What is Grapefruit Poisoning?
Grapefruit (Citrus paradisii) contains psoralen compounds which are toxic to your cat and can be absorbed through the skin as well as ingested. All parts of the fruit, peel, fruit and seeds are toxic and can induce serious symptoms including diarrhea, vomiting, and photosensitivity. If enough grapefruit is ingested or absorbed, toxicity can be fatal. If you cat has been exposed to grapefruit oil cutaneously or ingested grapefruit or grapefruit oil seek veterinary care and advice immediately.
Grapefruit is a common human household food item that is toxic to your cat. Most cats have a natural adversity to citrus fruits and do not readily consume them, but it is possible for your cat to accidentally ingest grapefruit or be exposed to grapefruit oil (essential oil) and experience symptoms of toxicity.
Symptoms of Grapefruit Poisoning in Cats
Symptoms of Grapefruit poisoning include:
- Symptoms of liver or renal failure
Toxicity can become fatal if enough grapefruit toxins are absorbed.
Causes of Grapefruit Poisoning in Cats
Although cats tend to avoid citrus fruit, there are a number of ways they can be exposed to this household food item.
Grapefruit oil can be absorbed through the skin or ingested. Pet owners may administer oil or fruit to their cat as a holistic remedy, not realizing it is toxic to cats.
The flesh, peel, pith, and seeds of grapefruit are all toxic and can be sampled, mixed with other food or administered to your cat accidentally in spite of your cat's normal natural adversity.
Cats may also access grapefruit in the garden when they fall from trees or when climbing trees.
Diagnosis of Grapefruit Poisoning in Cats
If you know or suspect your cat has ingested grapefruit or grapefruit oil or has had grapefruit oil applied to their skin, you should seek veterinary care immediately. Inform your vet of the quantity and time of grapefruit exposure to help your vet determine necessary treatment. Your veterinarian will perform a complete physical examination to ascertain symptoms of grapefruit toxicity and your cat’s general condition. Provide your veterinarian with a medical history so he/she is aware of any preexisting conditions that may complicate toxicity or treatment. Your veterinarian may also perform blood or urine tests to determine if other medical conditions are present that may complicate your cat's condition and treatment.

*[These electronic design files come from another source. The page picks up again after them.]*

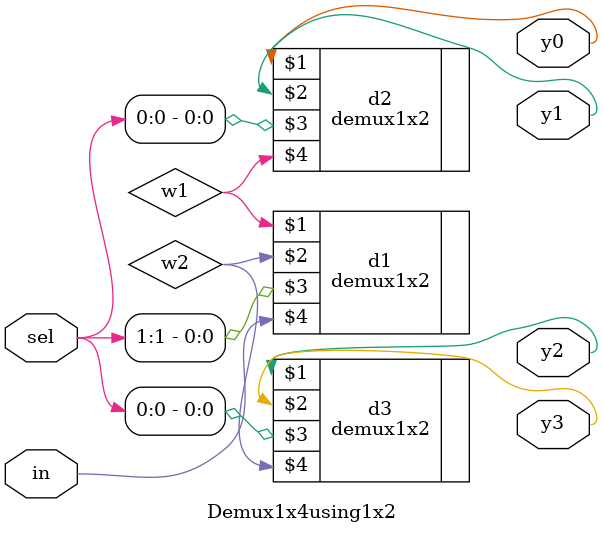
<source format=v>
`timescale 1ns / 1ps


module Demux1x4using1x2(output y0,y1,y2,y3,input [1:0]sel,input in);
wire w1,w2;
demux1x2 d1(w1,w2,sel[1],in);
demux1x2 d2(y0,y1,sel[0],w1);
demux1x2 d3(y2,y3,sel[0],w2);
endmodule

</source>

Treatment of Grapefruit Poisoning in Cats
If grapefruit has been ingested recently, your veterinarian may induce vomiting. If grapefruit essential oil was ingested, vomiting should not be induced as there is a risk of aspirating the oil during vomiting.

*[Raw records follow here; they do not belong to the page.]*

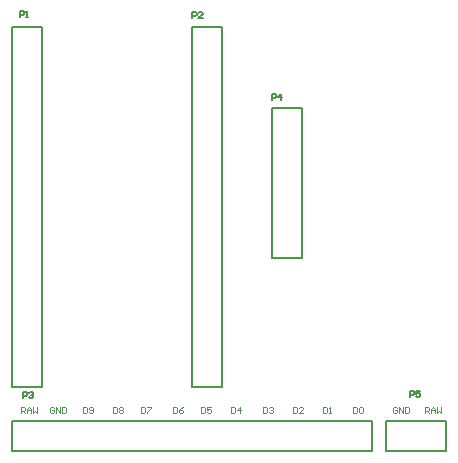
<source format=gto>
%FSTAX23Y23*%
%MOIN*%
%SFA1B1*%

%IPPOS*%
%ADD15C,0.007874*%
%ADD16C,0.004016*%
%ADD17C,0.005000*%
%LNmcu_ecg_combine_board-1*%
%LPD*%
G54D15*
X0277Y0131D02*
Y0141D01*
X0297*
Y0131D02*
Y0141D01*
X0277Y0131D02*
X0297D01*
X01525D02*
X0265D01*
X02725*
Y0141*
X01525D02*
X02725D01*
X01525Y0131D02*
Y0141D01*
X01524Y01599D02*
Y02724D01*
Y01524D02*
Y01599D01*
Y01524D02*
X01624D01*
Y02724*
X01524D02*
X01624D01*
X0239Y02451D02*
X0249D01*
Y01951D02*
Y02451D01*
X0239Y01951D02*
Y02451D01*
Y01951D02*
X0249D01*
X02124Y01599D02*
Y02724D01*
Y01524D02*
Y01599D01*
Y01524D02*
X02224D01*
Y02724*
X02124D02*
X02224D01*
G54D16*
X029Y01435D02*
Y01455D01*
X0291*
X02913Y01451*
Y01445*
X0291Y01441*
X029*
X02906D02*
X02913Y01435D01*
X0292D02*
Y01448D01*
X02926Y01455*
X02933Y01448*
Y01435*
Y01445*
X0292*
X0294Y01455D02*
Y01435D01*
X02946Y01441*
X02953Y01435*
Y01455*
X02808Y01451D02*
X02805Y01455D01*
X02798*
X02795Y01451*
Y01438*
X02798Y01435*
X02805*
X02808Y01438*
Y01445*
X02801*
X02815Y01435D02*
Y01455D01*
X02828Y01435*
Y01455*
X02835D02*
Y01435D01*
X02845*
X02848Y01438*
Y01451*
X02845Y01455*
X02835*
X0266D02*
Y01435D01*
X0267*
X02673Y01438*
Y01451*
X0267Y01455*
X0266*
X0268Y01451D02*
X02683Y01455D01*
X0269*
X02693Y01451*
Y01438*
X0269Y01435*
X02683*
X0268Y01438*
Y01451*
X0256Y01455D02*
Y01435D01*
X0257*
X02573Y01438*
Y01451*
X0257Y01455*
X0256*
X0258Y01435D02*
X02586D01*
X02583*
Y01455*
X0258Y01451*
X0246Y01455D02*
Y01435D01*
X0247*
X02473Y01438*
Y01451*
X0247Y01455*
X0246*
X02493Y01435D02*
X0248D01*
X02493Y01448*
Y01451*
X0249Y01455*
X02483*
X0248Y01451*
X0236Y01455D02*
Y01435D01*
X0237*
X02373Y01438*
Y01451*
X0237Y01455*
X0236*
X0238Y01451D02*
X02383Y01455D01*
X0239*
X02393Y01451*
Y01448*
X0239Y01445*
X02386*
X0239*
X02393Y01441*
Y01438*
X0239Y01435*
X02383*
X0238Y01438*
X02255Y01455D02*
Y01435D01*
X02265*
X02268Y01438*
Y01451*
X02265Y01455*
X02255*
X02285Y01435D02*
Y01455D01*
X02275Y01445*
X02288*
X02155Y01455D02*
Y01435D01*
X02165*
X02168Y01438*
Y01451*
X02165Y01455*
X02155*
X02188D02*
X02175D01*
Y01445*
X02181Y01448*
X02185*
X02188Y01445*
Y01438*
X02185Y01435*
X02178*
X02175Y01438*
X0206Y01455D02*
Y01435D01*
X0207*
X02073Y01438*
Y01451*
X0207Y01455*
X0206*
X02093D02*
X02086Y01451D01*
X0208Y01445*
Y01438*
X02083Y01435*
X0209*
X02093Y01438*
Y01441*
X0209Y01445*
X0208*
X01955Y01455D02*
Y01435D01*
X01965*
X01968Y01438*
Y01451*
X01965Y01455*
X01955*
X01975D02*
X01988D01*
Y01451*
X01975Y01438*
Y01435*
X0186Y01455D02*
Y01435D01*
X0187*
X01873Y01438*
Y01451*
X0187Y01455*
X0186*
X0188Y01451D02*
X01883Y01455D01*
X0189*
X01893Y01451*
Y01448*
X0189Y01445*
X01893Y01441*
Y01438*
X0189Y01435*
X01883*
X0188Y01438*
Y01441*
X01883Y01445*
X0188Y01448*
Y01451*
X01883Y01445D02*
X0189D01*
X0176Y01455D02*
Y01435D01*
X0177*
X01773Y01438*
Y01451*
X0177Y01455*
X0176*
X0178Y01438D02*
X01783Y01435D01*
X0179*
X01793Y01438*
Y01451*
X0179Y01455*
X01783*
X0178Y01451*
Y01448*
X01783Y01445*
X01793*
X01663Y01451D02*
X0166Y01455D01*
X01653*
X0165Y01451*
Y01438*
X01653Y01435*
X0166*
X01663Y01438*
Y01445*
X01656*
X0167Y01435D02*
Y01455D01*
X01683Y01435*
Y01455*
X0169D02*
Y01435D01*
X017*
X01703Y01438*
Y01451*
X017Y01455*
X0169*
X01555Y01435D02*
Y01455D01*
X01565*
X01568Y01451*
Y01445*
X01565Y01441*
X01555*
X01561D02*
X01568Y01435D01*
X01575D02*
Y01448D01*
X01581Y01455*
X01588Y01448*
Y01435*
Y01445*
X01575*
X01595Y01455D02*
Y01435D01*
X01601Y01441*
X01608Y01435*
Y01455*
G54D17*
X0285Y0149D02*
Y0151D01*
X0286*
X02863Y01506*
Y015*
X0286Y01496*
X0285*
X02883Y0151D02*
X0287D01*
Y015*
X02876Y01503*
X0288*
X02883Y015*
Y01493*
X0288Y0149*
X02873*
X0287Y01493*
X0156Y01485D02*
Y01505D01*
X0157*
X01573Y01501*
Y01495*
X0157Y01491*
X0156*
X0158Y01501D02*
X01583Y01505D01*
X0159*
X01593Y01501*
Y01498*
X0159Y01495*
X01586*
X0159*
X01593Y01491*
Y01488*
X0159Y01485*
X01583*
X0158Y01488*
X0155Y02755D02*
Y02775D01*
X0156*
X01563Y02771*
Y02765*
X0156Y02761*
X0155*
X0157Y02755D02*
X01576D01*
X01573*
Y02775*
X0157Y02771*
X02392Y0248D02*
Y025D01*
X02402*
X02405Y02497*
Y0249*
X02402Y02487*
X02392*
X02422Y0248D02*
Y025D01*
X02412Y0249*
X02425*
X02125Y02754D02*
Y02773D01*
X02135*
X02139Y0277*
Y02764*
X02135Y0276*
X02125*
X02159Y02754D02*
X02145D01*
X02159Y02767*
Y0277*
X02155Y02773*
X02149*
X02145Y0277*
M02*
</source>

Your veterinarian may also administer activated charcoal to bind with the grapefruit and its toxins and allow it to pass through your pet's system with minimal absorption in the digestive tract.

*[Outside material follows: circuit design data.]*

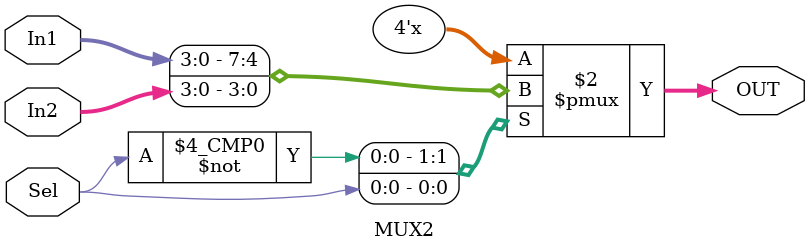
<source format=v>
module MUX2(In1, In2, Sel, OUT);
input [3:0] In1, In2;
input Sel;
output [3:0] OUT;
reg [3:0] OUT;

always @(*) begin
    case(Sel)
        1'b0 : OUT = In1;
        1'b1 : OUT = In2;
    endcase
end
endmodule

</source>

Supportive care will be started for your cat to address toxicity symptoms. Intravenous fluid therapy will be administered so that your cat does not become dehydrated from vomiting and diarrhea. Your cat's vital signs and organ functioning will be monitored. Blood work and urinalysis may be performed to monitor organ functioning. Medication to support organ functioning of liver and kidneys will be administered if needed.
Recovery of Grapefruit Poisoning in Cats
The recovery of your cat will depend on the severity of grapefruit poisoning symptoms experienced. If your cat has experienced grapefruit poisoning, their recovery may involve a special diet to address any damage to internal organs such as the liver or kidneys. Your cat should be monitored for further symptoms that would indicate any lasting effects or damage as a result of grapefruit absorption or ingestion. Any concerns should be followed up with your veterinarian.